Edit the stretch of rows from the one containing "Official tally requires temperature, unit °F." through the end of the rows, replacing "Official tally" with "Official log" and keeping everything else unchanged. Give back only that stretch, and leave the pictures out.

[DATA PROVIDED]

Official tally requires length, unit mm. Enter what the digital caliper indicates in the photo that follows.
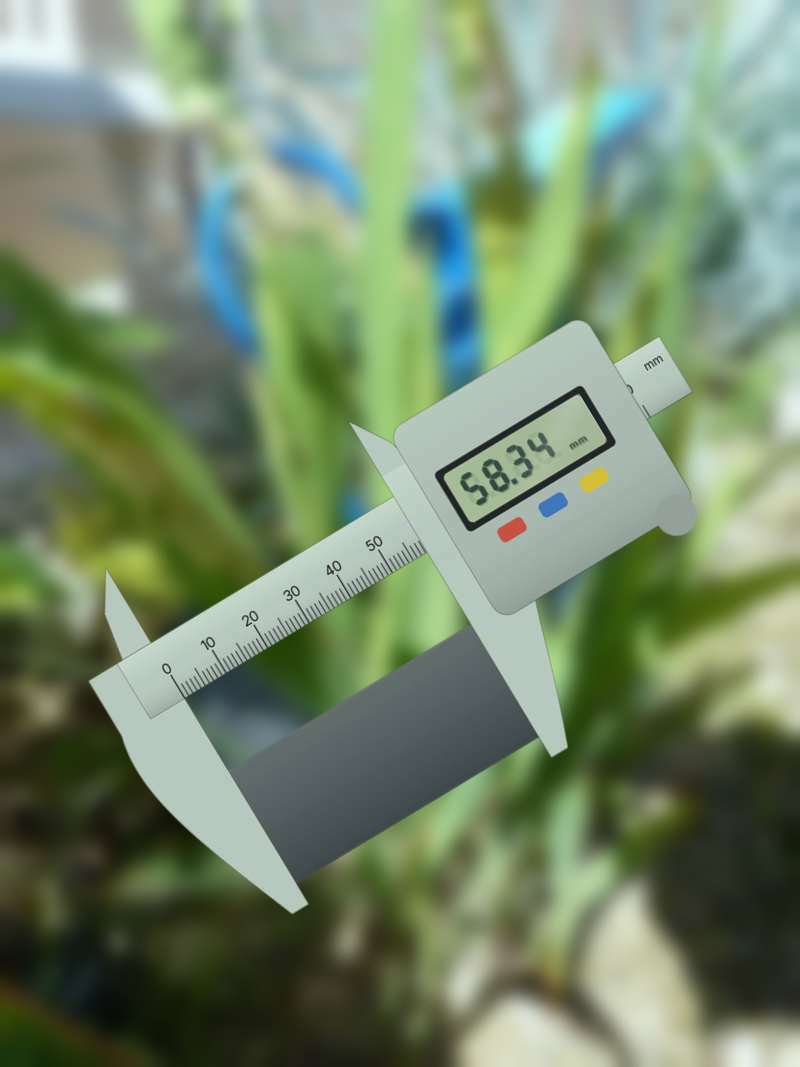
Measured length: 58.34 mm
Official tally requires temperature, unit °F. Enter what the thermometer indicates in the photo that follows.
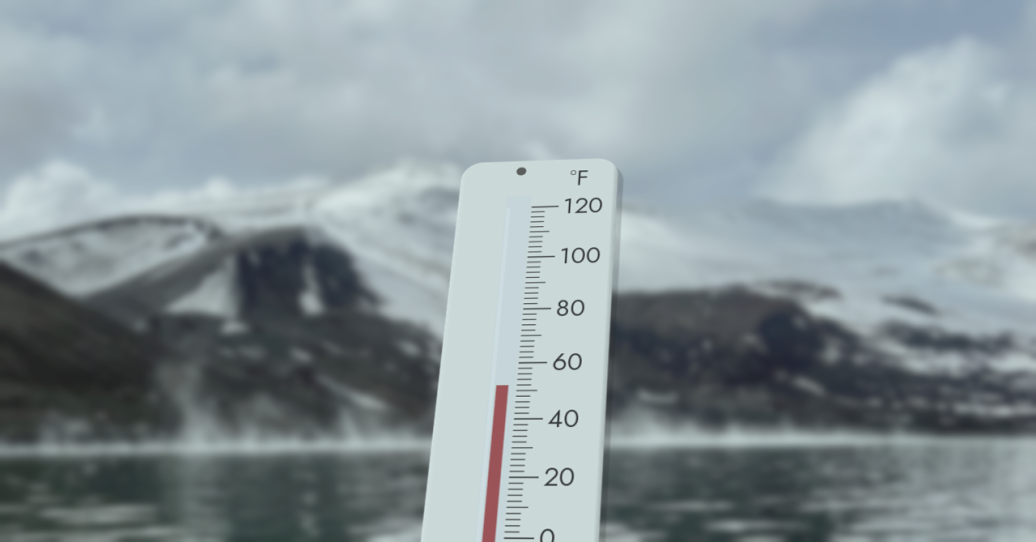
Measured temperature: 52 °F
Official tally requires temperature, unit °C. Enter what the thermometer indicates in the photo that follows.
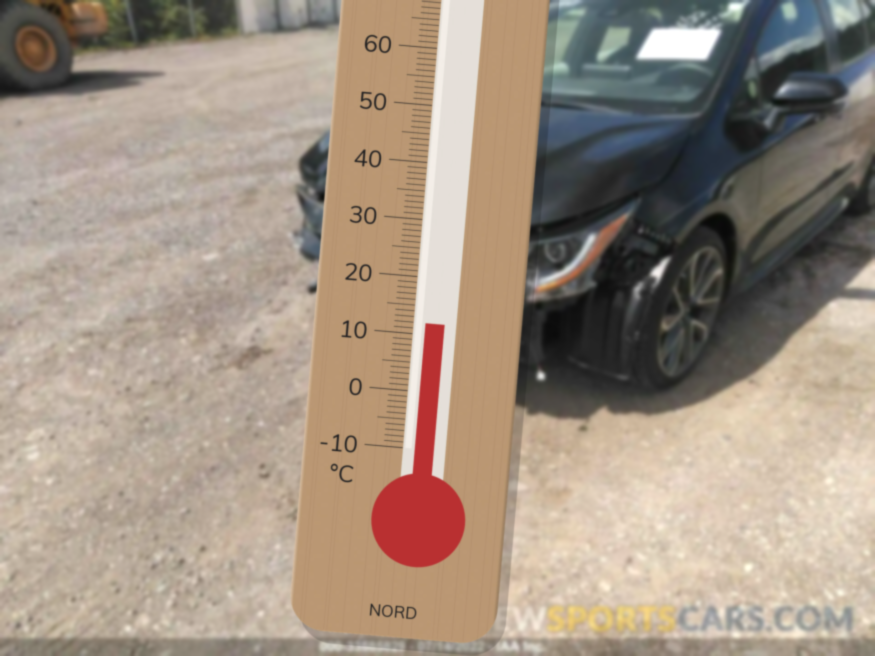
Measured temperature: 12 °C
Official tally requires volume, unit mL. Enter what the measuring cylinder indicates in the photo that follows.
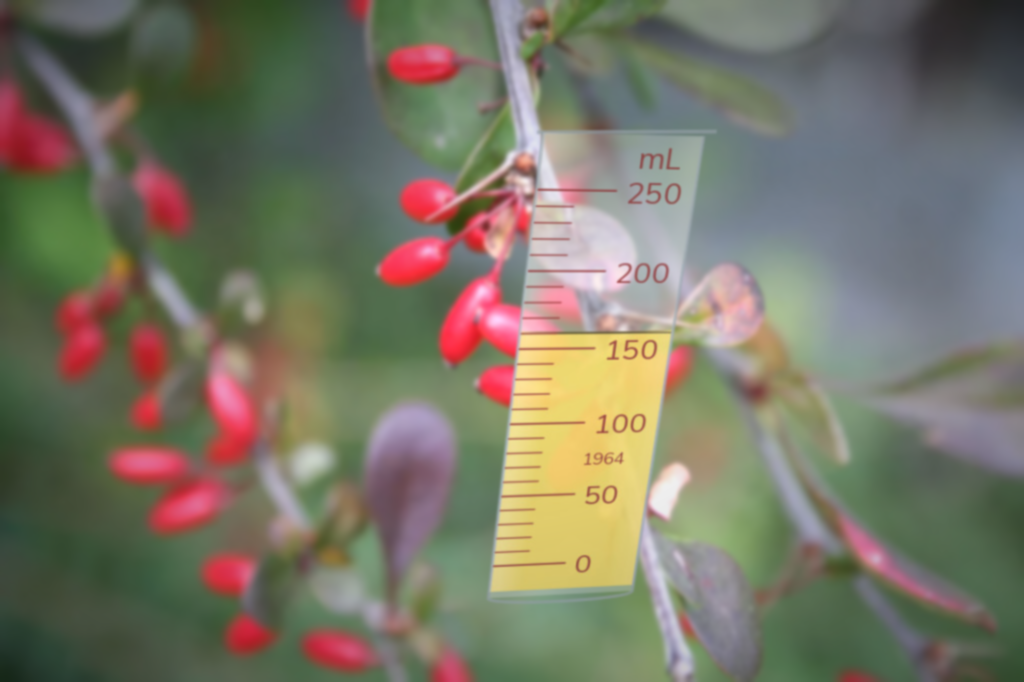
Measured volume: 160 mL
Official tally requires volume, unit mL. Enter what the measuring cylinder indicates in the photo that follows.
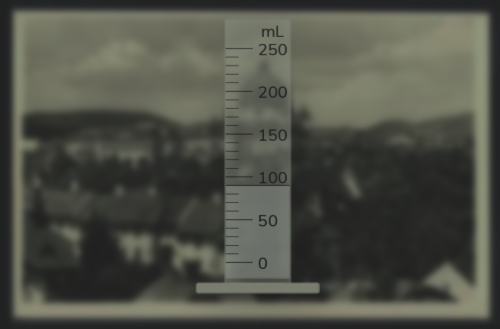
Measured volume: 90 mL
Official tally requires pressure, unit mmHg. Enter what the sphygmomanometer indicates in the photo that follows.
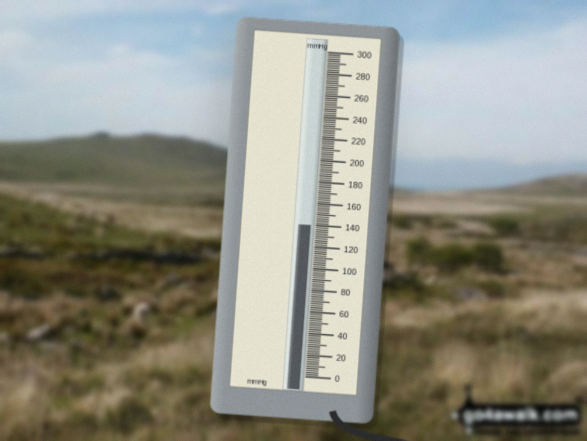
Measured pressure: 140 mmHg
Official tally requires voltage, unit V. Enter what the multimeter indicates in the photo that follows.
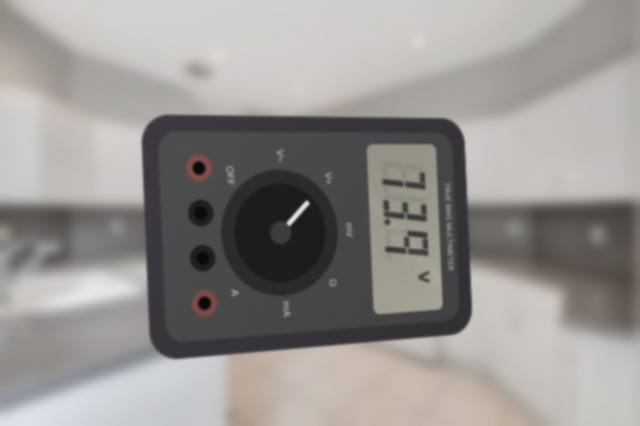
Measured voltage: 73.9 V
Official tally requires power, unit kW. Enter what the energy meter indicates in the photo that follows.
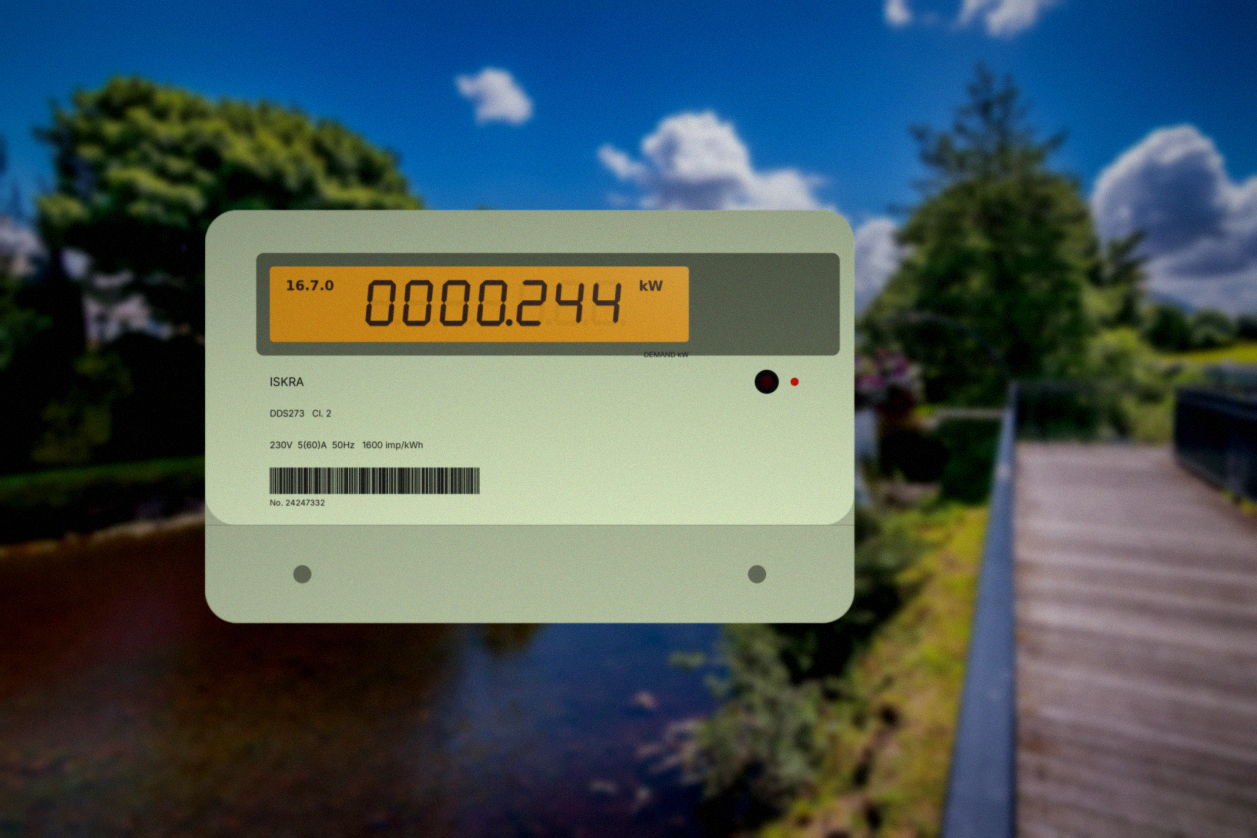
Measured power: 0.244 kW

[/DATA PROVIDED]

SOLUTION:
Official log requires temperature, unit °F. Enter what the thermometer indicates in the photo that follows.
Measured temperature: 52 °F
Official log requires temperature, unit °C. Enter what the thermometer indicates in the photo that follows.
Measured temperature: 12 °C
Official log requires volume, unit mL. Enter what the measuring cylinder indicates in the photo that follows.
Measured volume: 160 mL
Official log requires volume, unit mL. Enter what the measuring cylinder indicates in the photo that follows.
Measured volume: 90 mL
Official log requires pressure, unit mmHg. Enter what the sphygmomanometer indicates in the photo that follows.
Measured pressure: 140 mmHg
Official log requires voltage, unit V. Enter what the multimeter indicates in the photo that follows.
Measured voltage: 73.9 V
Official log requires power, unit kW. Enter what the energy meter indicates in the photo that follows.
Measured power: 0.244 kW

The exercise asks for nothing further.